As Leo Kirch was about to lose another piece of his collapsed empire, the media mogul continued his feud with publisher Axel Springer when he said an emergency shareholder meeting of the publisher would have to take place by mid-August.
The fall of Kirch's empire spanning TV broadcasting, rights trading and media stakeholdings sent shockwaves through Germany's media industry this year and left its banks looking into the collaterals they accepted for 7.5 billion euros ($7.3 billion) in loans to Kirch.
BayernLB last year lent Kirch $1 billion to acquire the stake from embattled media group EM.TV & Merchandising AG and from Formula One supremo Bernie Ecclestone, while J.P. Morgan and Lehman lent $300 million each.
The banks will call in Kirch's 58.3 percent stake in SLEC, the company which owns the rights to the racing circuit, and the 16.7 percent stake still owned by EM.TV, which they had accepted as collaterals to their loans, Kulmburg said.
Kirch was not immediately available for comment. But sources close to Kirch said the banks faced a long and complicated procedure that could even leave them with a smaller stake in Formula One.
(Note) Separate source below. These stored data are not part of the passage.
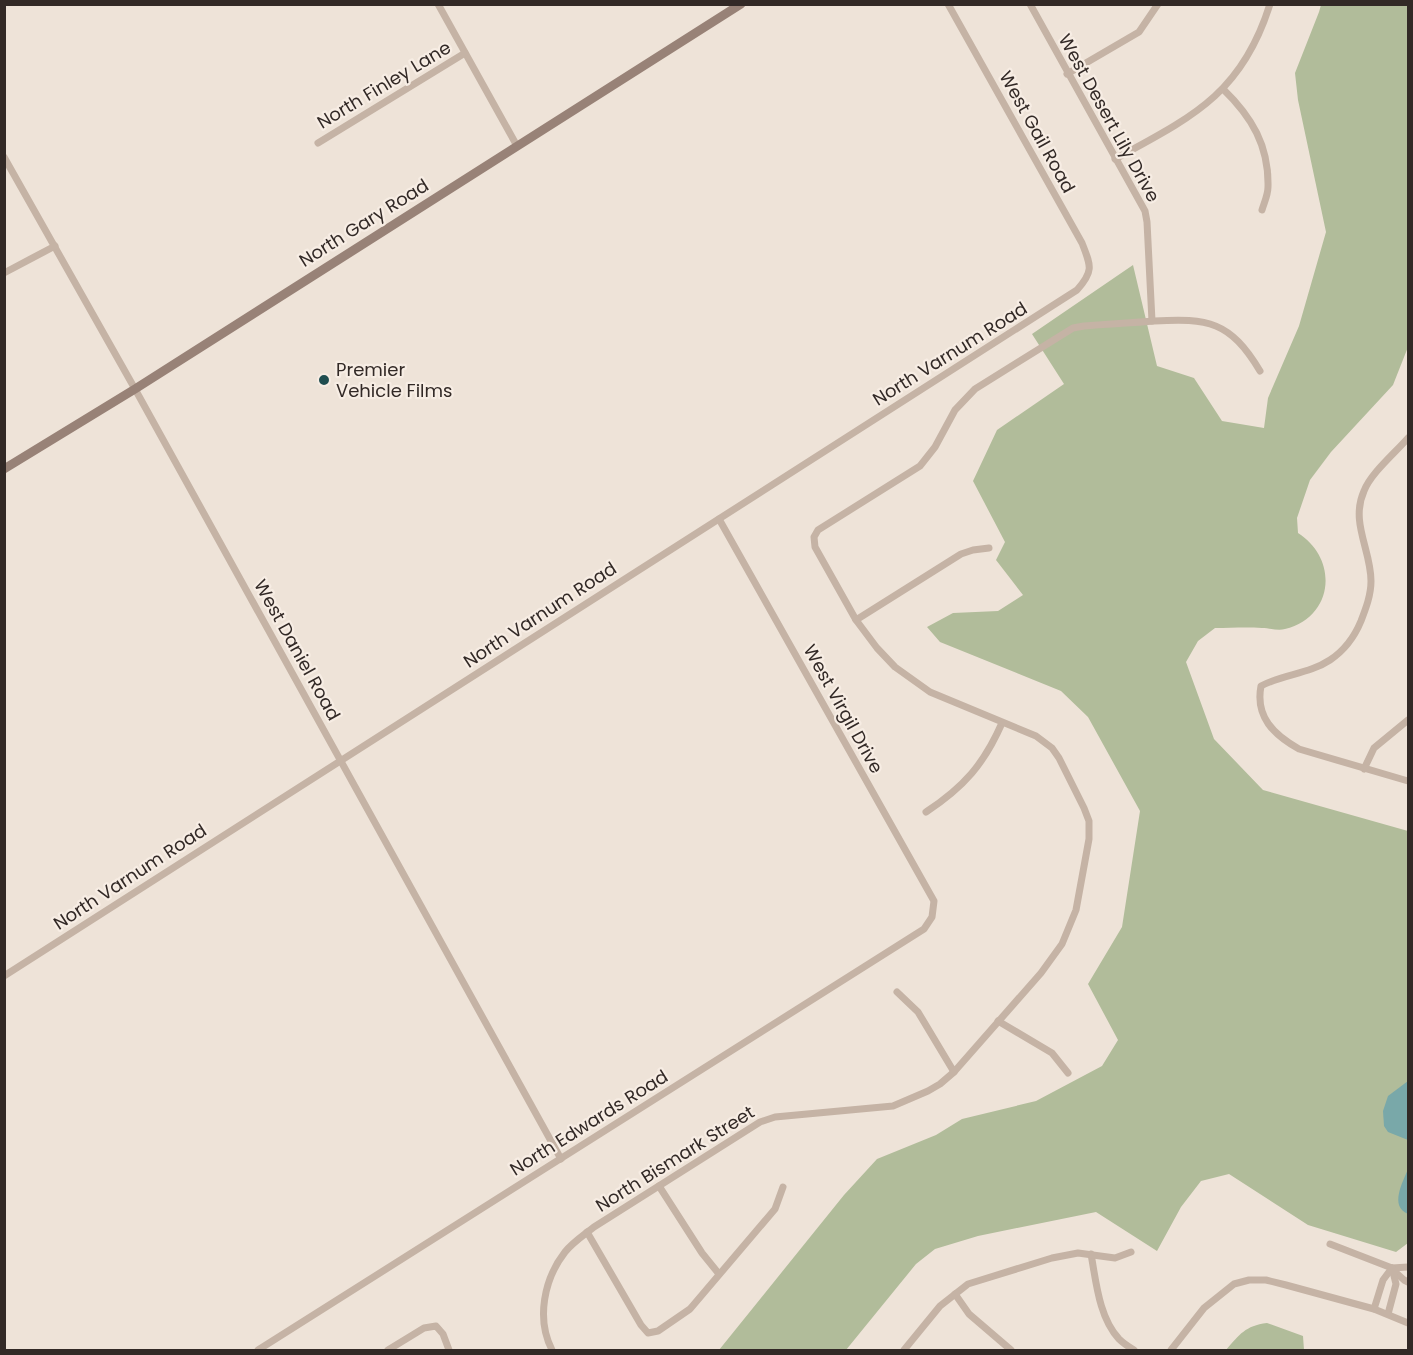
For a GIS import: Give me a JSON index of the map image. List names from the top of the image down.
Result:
{
  "streets": {
    "street": [
      "North Finley Lane",
      "West Desert Lily Drive",
      "West Gail Road",
      "North Gary Road",
      "North Varnum Road",
      "West Daniel Road",
      "West Virgil Drive",
      "North Edwards Road",
      "North Bismark Street"
    ]
  },
  "crossings": [
    ["West Desert Lily Drive", "North Bismark Street"],
    ["West Gail Road", "North Varnum Road"],
    ["North Gary Road", "West Daniel Road"],
    ["North Varnum Road", "West Daniel Road"],
    ["North Varnum Road", "West Virgil Drive"],
    ["West Daniel Road", "North Edwards Road"],
    ["West Virgil Drive", "North Edwards Road"]
  ],
  "places": ["Premier Vehicle Films"]
}
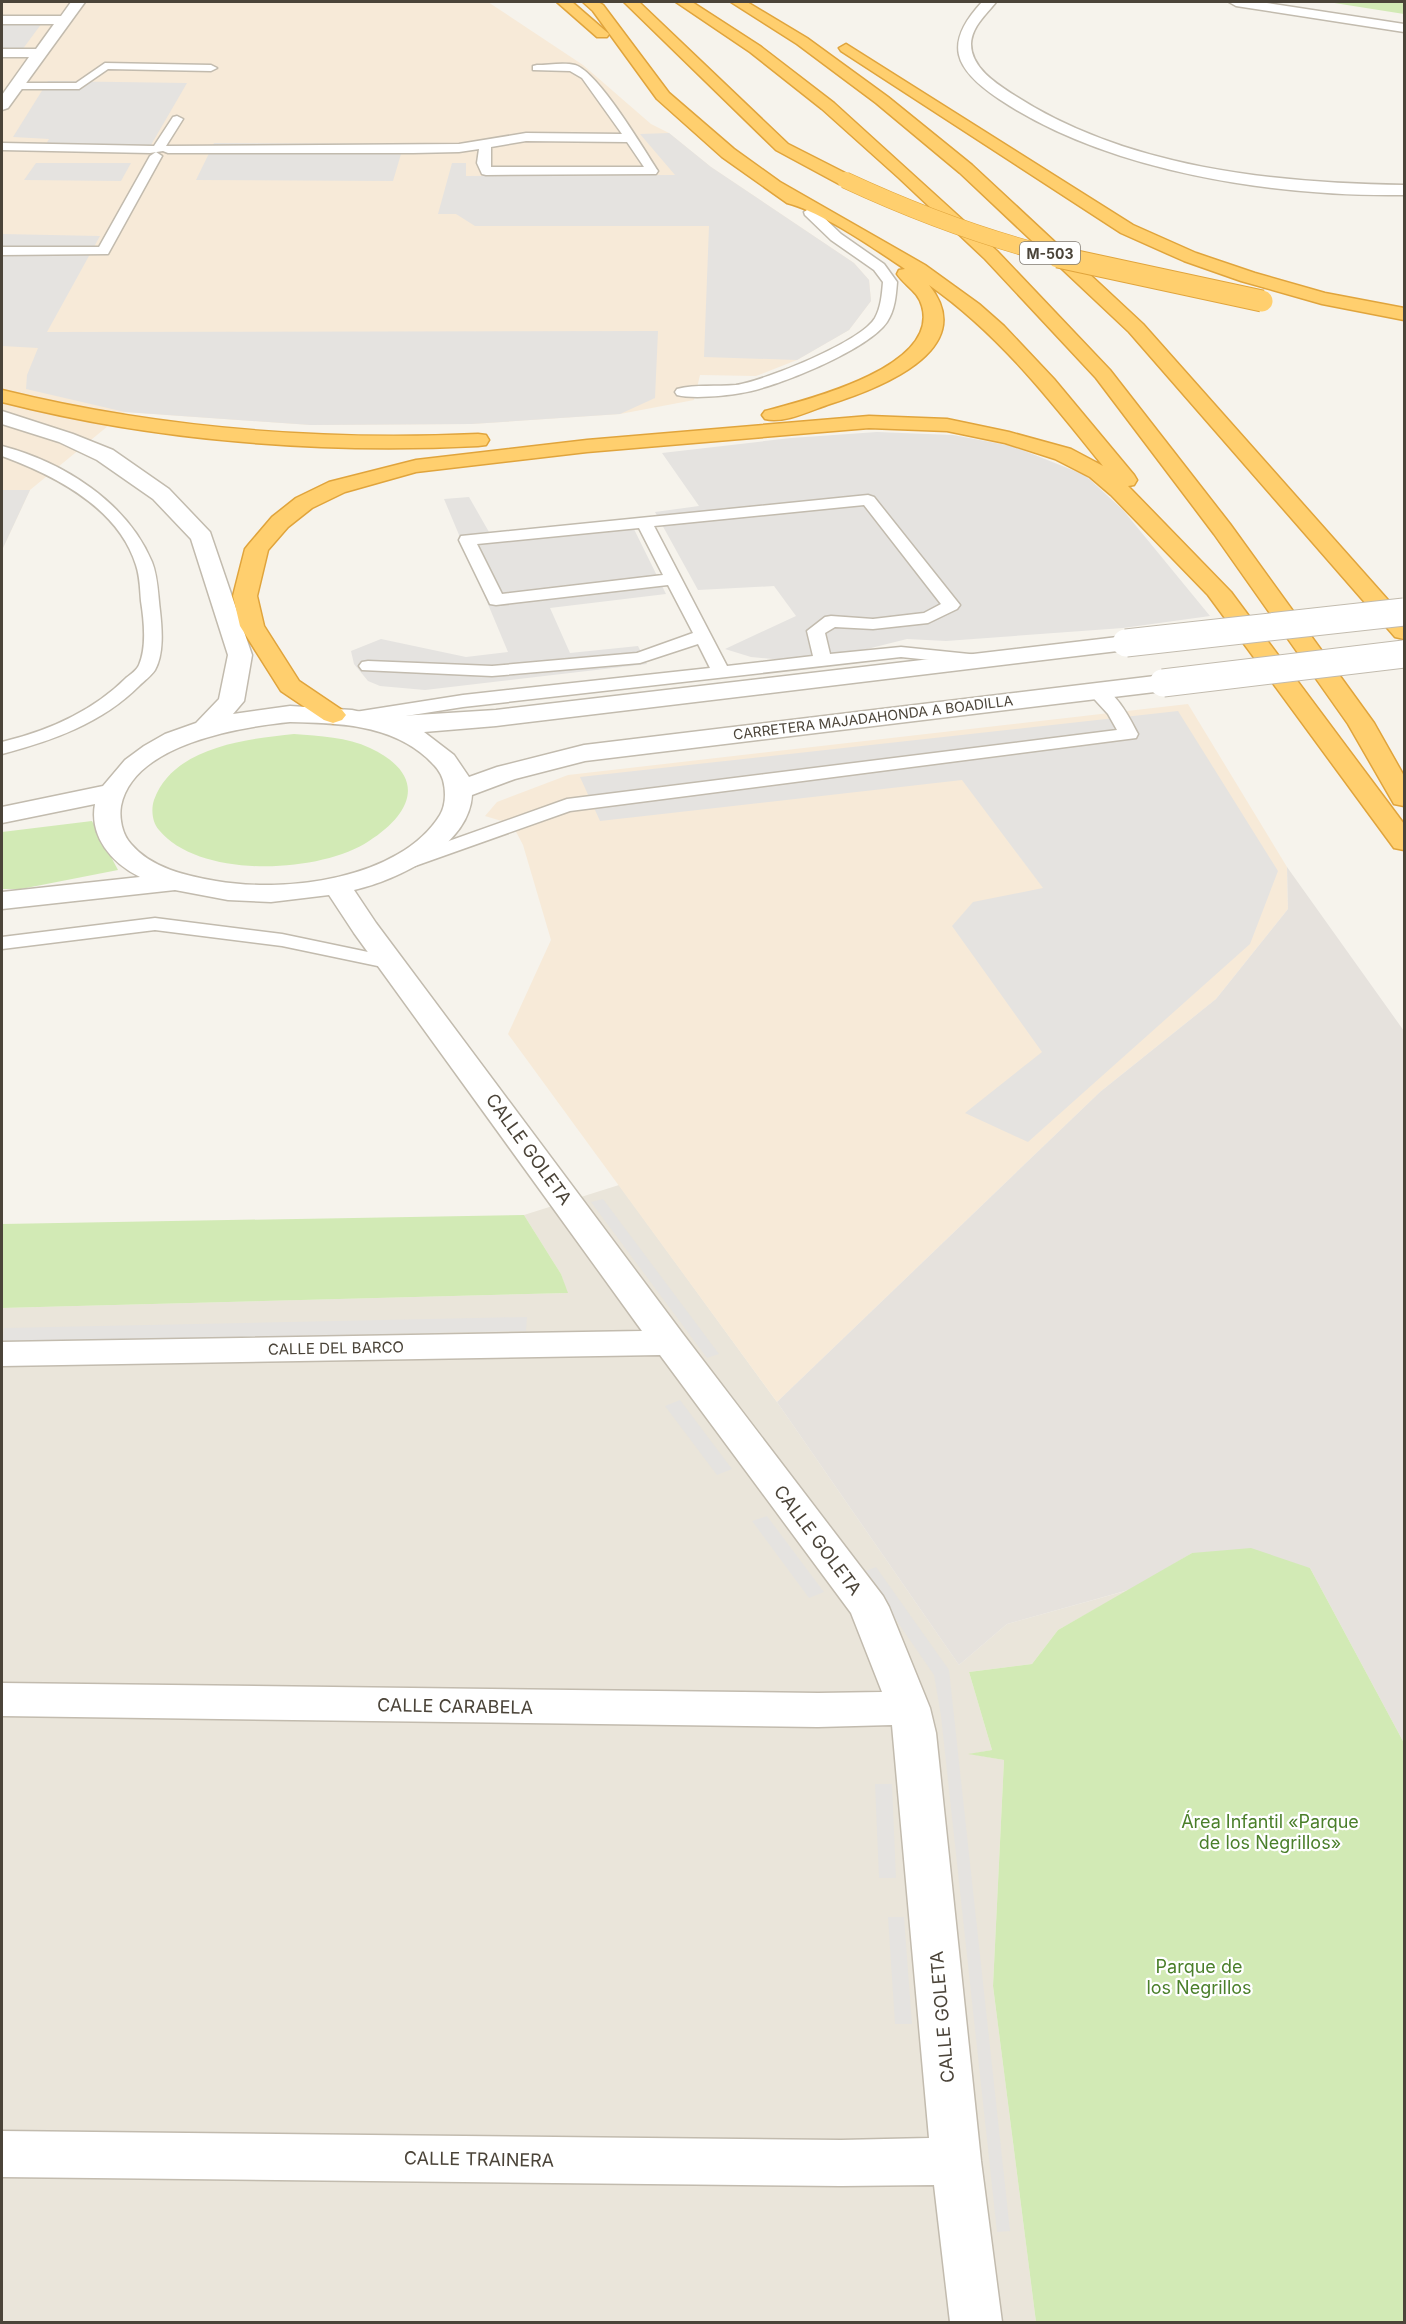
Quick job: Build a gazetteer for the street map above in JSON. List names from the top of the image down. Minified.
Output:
{"streets":{"highway":["M-503"],"street":["CARRETERA MAJADAHONDA A BOADILLA","CALLE GOLETA","CALLE DEL BARCO","CALLE CARABELA","CALLE TRAINERA"]},"crossings":[["CALLE GOLETA","CALLE DEL BARCO"],["CALLE GOLETA","CALLE CARABELA"],["CALLE GOLETA","CALLE TRAINERA"]],"parks":["Área Infantil «Parque de los Negrillos»","Parque de los Negrillos"]}
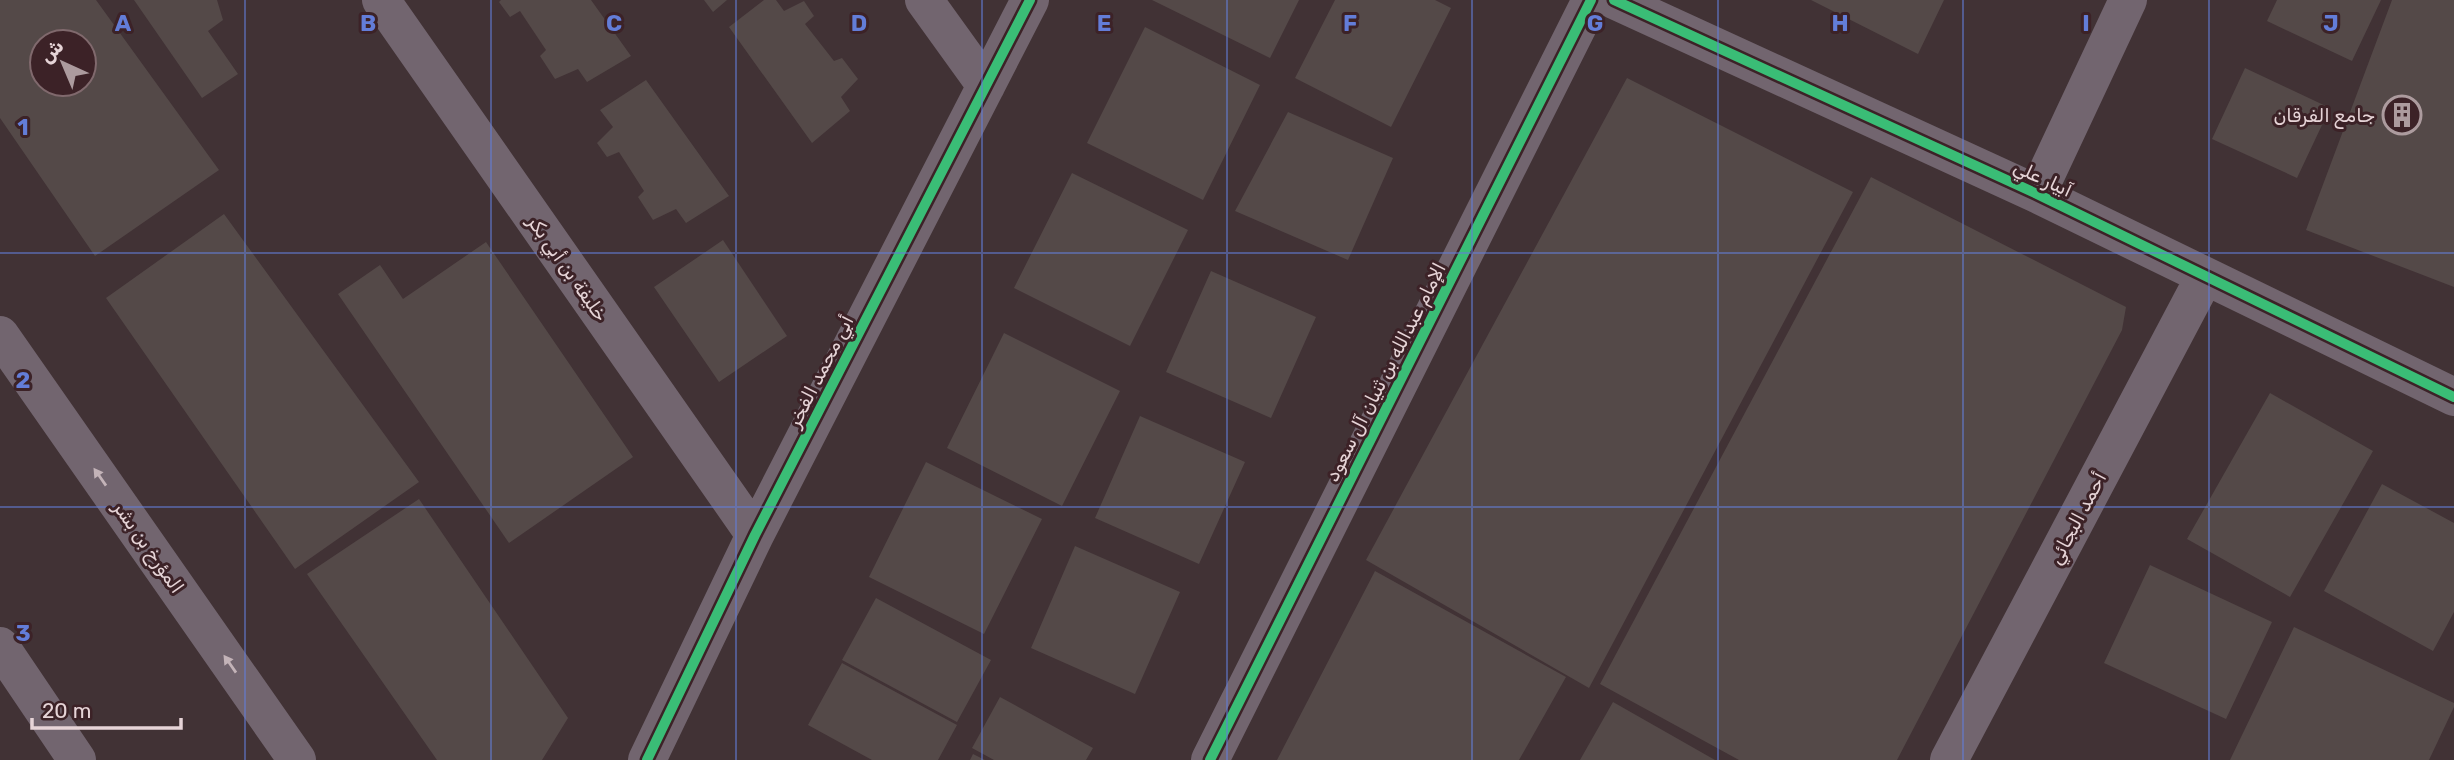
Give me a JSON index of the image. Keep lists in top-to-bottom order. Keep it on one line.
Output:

"Calling in the collateral may be the plan, but they haven't even started to launch the procedure," one source close to Kirch said.
"They'd have to start with independent auditors valuing the stake and if the value is higher than the loan, they could end up with a smaller stake," the source said.
BayernLB chief Werner Schmidt said earlier this year the bank valued the Formula One business as a whole at four to five billion euros and could sell on the stake to the carmakers participating in Formula One.
Schmid, who heads the bank which, under the control of the Bavarian government, became Kirch's main supporter and biggest lender with a total exposure of two billion euros, reiterated in an interview with a German Sunday paper that the bank wanted to hold the stake only temporarily.
However, Kulmburg said there was no timeline for a sale of the stake, nor a decision to whom to sell it.
The main carmakers in Formula One have taken the first steps to setting up their own championship from 2008 when an agreement between teams, the International Automobile Federation and SLEC expires.
Lehman Brothers and J.P. Morgan could not be reached for comment immediately. EM.TV declined to comment.
Springer Emergency Meeting Called
While the Formula One business, which analysts say was the final nail in the coffin of his empire, was slipping away, Kirch on Sunday confirmed it requested an extraordinary shareholder meeting of publisher Springer.
"Springer has until Friday, July 12, to call the meeting, which has to be held by the middle of August," said the company holding Kirch's 40 percent stake in Springer, the publisher of Germany's best-selling tabloid Bild, in a statement.
At the regular shareholder meeting last month Kirch renewed his feud with Springer when his lawyers sought an independent probe into a controversial put option that Kirch blames for triggering the collapse of his media empire.
Kirch asked shareholders to support a claim for damages against the management board and main shareholder Friede Springer, but Springer's supervisory board did not allow shareholders to vote on the motions because they were not announced properly.
By exercising a 767 million euro put option against Kirch instead of exploring alternatives suggested by Kirch, Springer's board damaged its own shareholders as the option became worthless after Kirch filed for insolvency, Kirch's lawyers said at the meeting.
Leo Kirch is currently trying to sell his stake in Springer to repay a 720 million euro loan to Deutsche Bank secured by the stake. He has until August 31 to complete the sale.